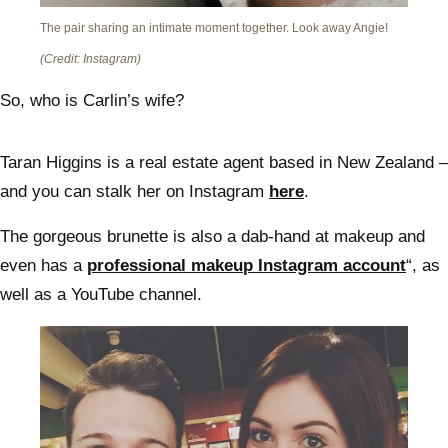
The pair sharing an intimate moment together. Look away Angie!
(Credit: Instagram)
So, who is Carlin’s wife?
Taran Higgins is a real estate agent based in New Zealand –
and you can stalk her on Instagram
here
.
The gorgeous brunette is also a dab-hand at makeup and
even has a
professional makeup Instagram account
“, as
well as a YouTube channel.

■ ■ ■ ■ ■

> _Exercise goal_
Update the records by changing every "makeup" to "cosmetics" and keeping all other text the same. Leave the pictures out.

> _Result for this task_
The pair sharing an intimate moment together. Look away Angie!
(Credit: Instagram)
So, who is Carlin’s wife?
Taran Higgins is a real estate agent based in New Zealand –
and you can stalk her on Instagram
here
.
The gorgeous brunette is also a dab-hand at cosmetics and
even has a
professional cosmetics Instagram account
“, as
well as a YouTube channel.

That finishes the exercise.